Mother would not let him in the house, so Dad built a house for him and set it in the back yard next to the garage in front of the fence that ran along the alley. I doubt that Pal ever spent more than a few seconds in that house, though. In the summer he preferred to sleep beside the house, and in the winter, mother’s soft heart caused her to readily agree to let Pal sleep in the basement next to the warm coal-burning furnace.
Pal preferred to be on top of the house, not in it. He quickly learned how to jump on top of the flat roof and stand up leaning on the fence so he could look up and down the alley at the variety of service vehicles and humans who made their way each day. His favorite was the junk man who made his living picking up one man’s junk and turning it into another man’s treasure.
The junk man had a coal-black horse that pulled his wagon and its wares through the alleys of the city. Pal could hear the approaching creak of the wagon and the clanging of the metal objects piled on it long before any of us could. He would immediately scramble on top of his house and stretch his neck out as far as he could to see down the alley. A low grumble would come from his throat as he searched for his target. As soon as he caught sight of the black horse, the barking would begin. Irrational. Incessant. Annoying. The barking would increase in pitch and frequency as the horse approached and die away as the horse departed. As long as he could see the horse, Pal kept up the barking.
The horse ignored him. The old junk man ignored him. And as soon as the horse was gone out of sight, Pal would jump down from his house and go back to sleep or whatever else he was doing before he heard the wagon.

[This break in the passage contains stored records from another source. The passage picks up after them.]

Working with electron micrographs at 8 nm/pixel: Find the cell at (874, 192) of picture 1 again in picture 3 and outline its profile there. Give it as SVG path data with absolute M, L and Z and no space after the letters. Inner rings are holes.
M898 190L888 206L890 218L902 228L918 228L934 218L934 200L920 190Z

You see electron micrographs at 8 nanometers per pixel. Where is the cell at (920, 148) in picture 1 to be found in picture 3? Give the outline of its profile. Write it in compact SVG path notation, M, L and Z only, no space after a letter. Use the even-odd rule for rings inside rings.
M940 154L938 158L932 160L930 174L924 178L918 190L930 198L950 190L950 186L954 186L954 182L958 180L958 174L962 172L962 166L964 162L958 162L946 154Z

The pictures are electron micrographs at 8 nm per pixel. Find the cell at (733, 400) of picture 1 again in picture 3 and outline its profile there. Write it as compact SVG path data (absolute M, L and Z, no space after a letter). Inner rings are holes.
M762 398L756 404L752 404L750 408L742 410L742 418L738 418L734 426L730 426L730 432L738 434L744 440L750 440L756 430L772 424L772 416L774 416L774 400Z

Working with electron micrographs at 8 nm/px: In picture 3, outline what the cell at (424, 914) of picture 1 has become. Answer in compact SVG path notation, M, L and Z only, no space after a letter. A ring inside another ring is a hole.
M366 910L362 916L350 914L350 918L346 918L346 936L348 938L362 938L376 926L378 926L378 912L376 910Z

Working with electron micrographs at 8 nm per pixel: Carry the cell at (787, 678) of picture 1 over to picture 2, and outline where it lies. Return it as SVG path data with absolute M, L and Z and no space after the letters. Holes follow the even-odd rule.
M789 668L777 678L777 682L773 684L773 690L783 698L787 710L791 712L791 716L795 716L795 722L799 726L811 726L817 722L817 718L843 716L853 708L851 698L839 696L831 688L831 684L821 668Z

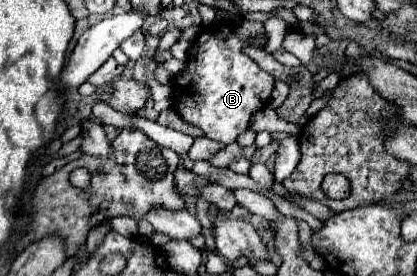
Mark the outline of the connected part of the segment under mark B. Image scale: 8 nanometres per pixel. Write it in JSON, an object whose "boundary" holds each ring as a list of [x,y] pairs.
{"boundary":[[[218,23],[204,29],[194,41],[194,55],[188,57],[182,73],[174,77],[174,105],[176,111],[192,125],[200,127],[208,139],[218,143],[232,143],[248,129],[250,117],[264,109],[274,89],[274,77],[260,69],[242,49],[246,45],[266,43],[266,35],[248,39],[238,35],[232,27]]]}

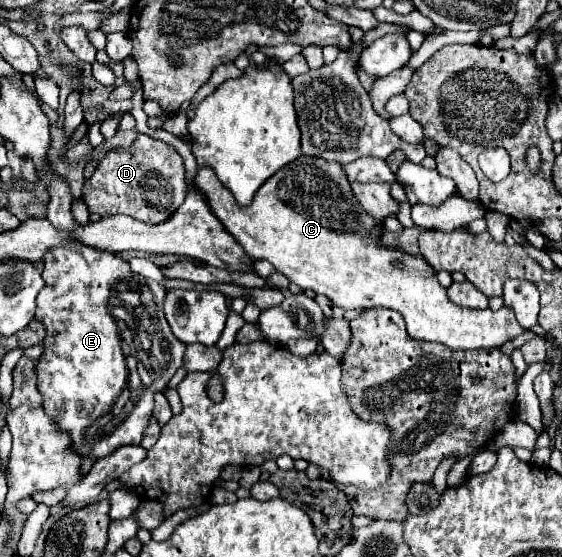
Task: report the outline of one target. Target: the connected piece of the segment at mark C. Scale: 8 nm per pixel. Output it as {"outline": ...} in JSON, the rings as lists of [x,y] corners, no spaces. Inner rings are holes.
{"outline":[[[301,155],[293,163],[285,165],[277,175],[269,177],[267,183],[259,187],[251,205],[239,205],[233,199],[233,193],[223,187],[223,183],[213,175],[213,169],[199,167],[197,179],[193,179],[201,191],[205,191],[205,201],[209,209],[221,219],[223,227],[233,235],[233,239],[245,249],[251,259],[267,259],[279,273],[287,275],[291,283],[299,285],[305,291],[315,291],[317,295],[329,297],[337,307],[343,309],[373,309],[387,307],[403,315],[407,331],[413,339],[437,341],[449,349],[479,351],[479,349],[501,349],[507,341],[523,335],[525,329],[519,327],[511,309],[501,307],[499,311],[491,309],[463,309],[453,305],[447,299],[445,289],[437,283],[435,271],[427,265],[423,257],[405,253],[403,249],[381,247],[379,241],[371,237],[371,227],[377,223],[369,213],[357,203],[349,181],[339,163],[325,159]]]}

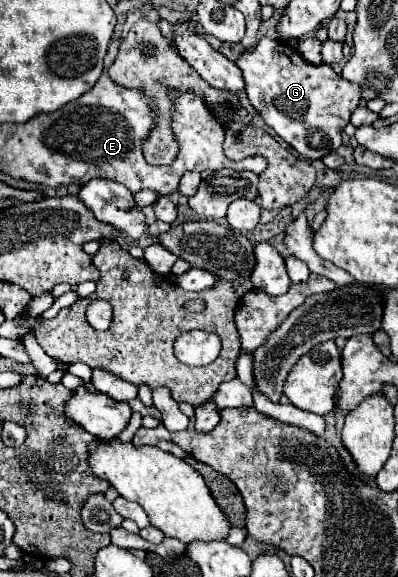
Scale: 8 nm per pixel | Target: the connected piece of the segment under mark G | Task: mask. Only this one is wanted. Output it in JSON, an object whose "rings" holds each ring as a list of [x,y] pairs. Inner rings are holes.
{"rings":[[[261,38],[253,50],[245,50],[235,62],[245,78],[245,90],[251,106],[261,114],[265,124],[275,130],[287,144],[291,144],[301,156],[319,160],[329,152],[335,152],[341,146],[341,132],[349,124],[349,116],[359,106],[361,88],[343,76],[335,74],[327,64],[307,64],[297,50],[289,50],[289,46],[281,40]]]}

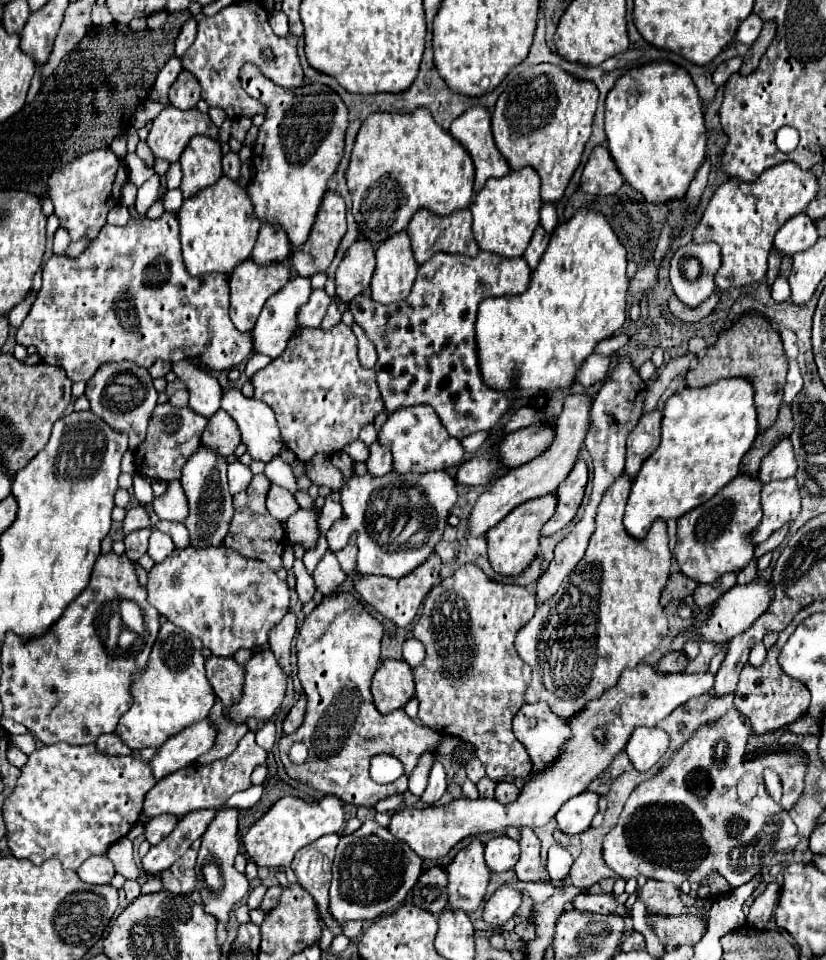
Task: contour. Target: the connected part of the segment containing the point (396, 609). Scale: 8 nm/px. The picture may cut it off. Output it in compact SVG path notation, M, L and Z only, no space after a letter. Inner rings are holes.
M356 544L336 550L334 556L338 558L346 576L350 576L354 580L354 588L364 598L364 602L372 604L382 616L392 620L396 626L408 626L414 620L422 600L426 598L426 594L438 580L438 572L440 572L440 556L436 552L432 552L432 556L428 556L428 560L420 568L416 568L416 572L410 572L408 576L402 576L400 580L392 580L392 578L384 578L384 576L360 576L356 572Z

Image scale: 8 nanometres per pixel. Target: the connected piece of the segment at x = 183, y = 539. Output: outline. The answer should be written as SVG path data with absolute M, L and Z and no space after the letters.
M160 520L158 526L156 526L156 530L166 532L166 534L174 540L176 548L184 548L184 546L188 546L188 528L184 528L184 524L180 524L180 522Z

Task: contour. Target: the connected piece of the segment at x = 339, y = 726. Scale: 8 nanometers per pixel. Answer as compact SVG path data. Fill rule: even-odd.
M338 592L332 596L326 596L314 612L304 618L302 628L298 630L296 638L296 658L298 658L298 678L302 682L304 694L308 696L308 708L302 726L288 736L280 738L280 760L286 768L286 774L302 784L308 784L324 794L340 796L342 802L354 804L354 806L368 806L372 808L376 802L394 796L404 794L408 790L408 776L418 766L422 754L438 752L438 746L442 744L442 734L436 730L422 726L408 718L403 709L398 709L390 714L380 714L374 708L372 694L370 694L370 682L372 676L380 664L380 644L382 644L382 624L368 614L364 604L356 600L350 592ZM294 742L304 742L308 746L308 760L304 764L292 764L288 758L288 750ZM376 754L390 754L398 758L404 764L404 774L390 782L390 784L376 784L370 778L370 760Z

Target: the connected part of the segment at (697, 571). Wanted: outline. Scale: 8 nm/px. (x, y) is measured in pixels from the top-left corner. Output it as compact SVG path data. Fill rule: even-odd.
M742 472L712 500L678 518L678 544L674 554L680 570L688 578L700 584L714 584L728 572L740 572L752 560L754 546L750 544L750 534L762 520L762 488L764 484L760 484L758 476Z

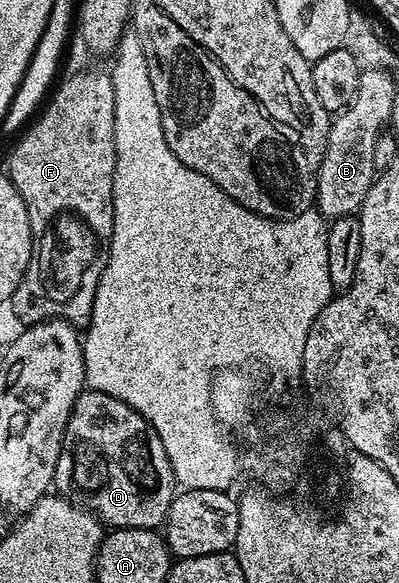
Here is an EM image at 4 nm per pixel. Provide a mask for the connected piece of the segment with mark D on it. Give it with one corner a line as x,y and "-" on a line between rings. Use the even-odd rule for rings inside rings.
88,389
77,396
77,404
73,407
69,424
65,426
65,440
61,442
61,456
55,469
55,487
64,498
75,500
77,506
93,512
102,524
113,529
160,528
173,496
179,491
171,461
167,461
167,449
163,449
163,441
152,425
138,411
131,409
131,405
107,393

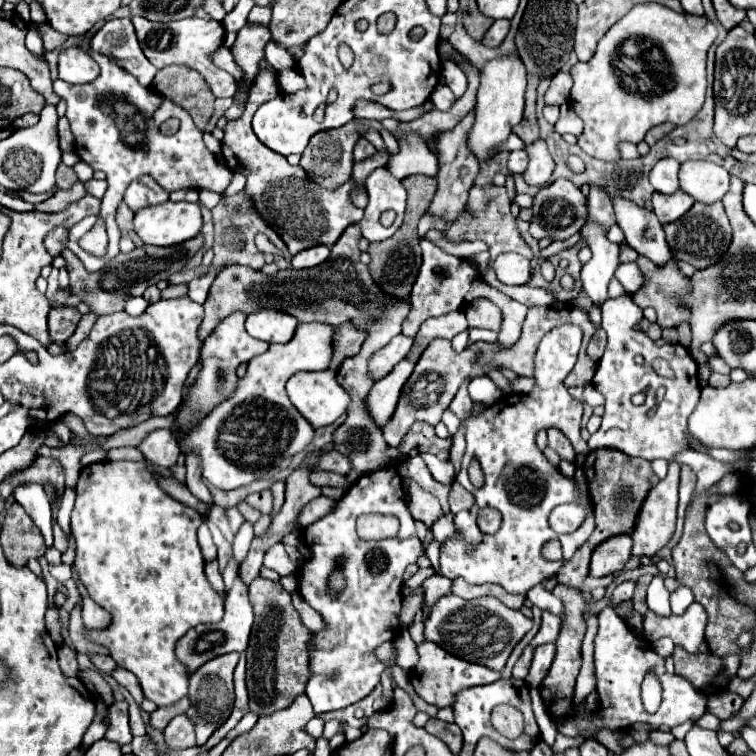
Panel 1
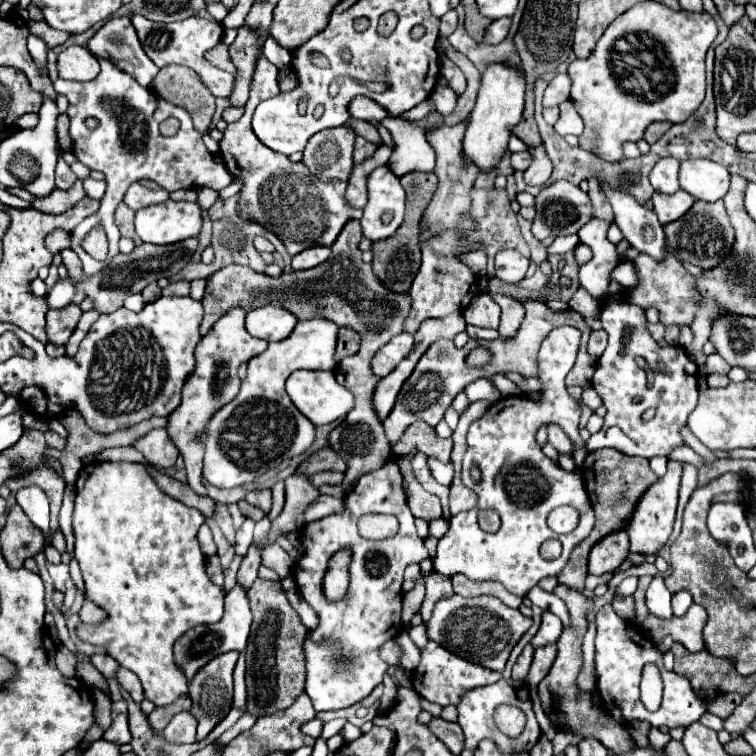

One time I decided to take Pal for a ride in the basket attached to the handle bars of my bike. I lifted him up and set him inside the wire basket. He was not comfortable, however, because the wires of the basket were set too far apart for him to get any solid footing. He rewarded my offer of a ride by urinating on my bike and me.
When I was ten, my family moved from Windsor to the Detroit area across the river. This was, of course, an international move. I don’t know if Dad had to get special papers for Pal or not. I just know that Pal rode on my lap across the Ambassador Bridge without creating an international incident. His new home was the basement and the back yard of our new home in Lincoln Park, Michigan. We did not bring Pal’s house from Windsor. He never used it as a house, and our new back yard did not have an alley running adjacent to it, and there was no junk man’s horse for Pal to aggravate with his barking.
I must confess I was not as close to Pal in our new home as I was in our old. I was older, and had other interests besides the little white dog in our back yard. I still petted him and played with him, but I no longer had him by my side as much. Some days, school days especially, I didn’t see Pal at all.
Then one evening, about dusk, I think in the spring, Pal managed to get out of the fenced-in back yard. Perhaps someone left the gate opened. I could not find him. I walked up and down Farnham Street looking for him, calling his name. Dad got in his car and drove around several blocks looking for him. He was no where to be seen.
In the movie about Marley, one of the children comments that he read that dogs sometimes sense when they are going to die and they run away to be alone when death comes. I do not know if that is true, but we never did find Pal or any trace of him. We knew nothing of his birth or early days; we knew nothing about the end of his life.
But, even after all these sixty-some years that have passed, I still remember Pal.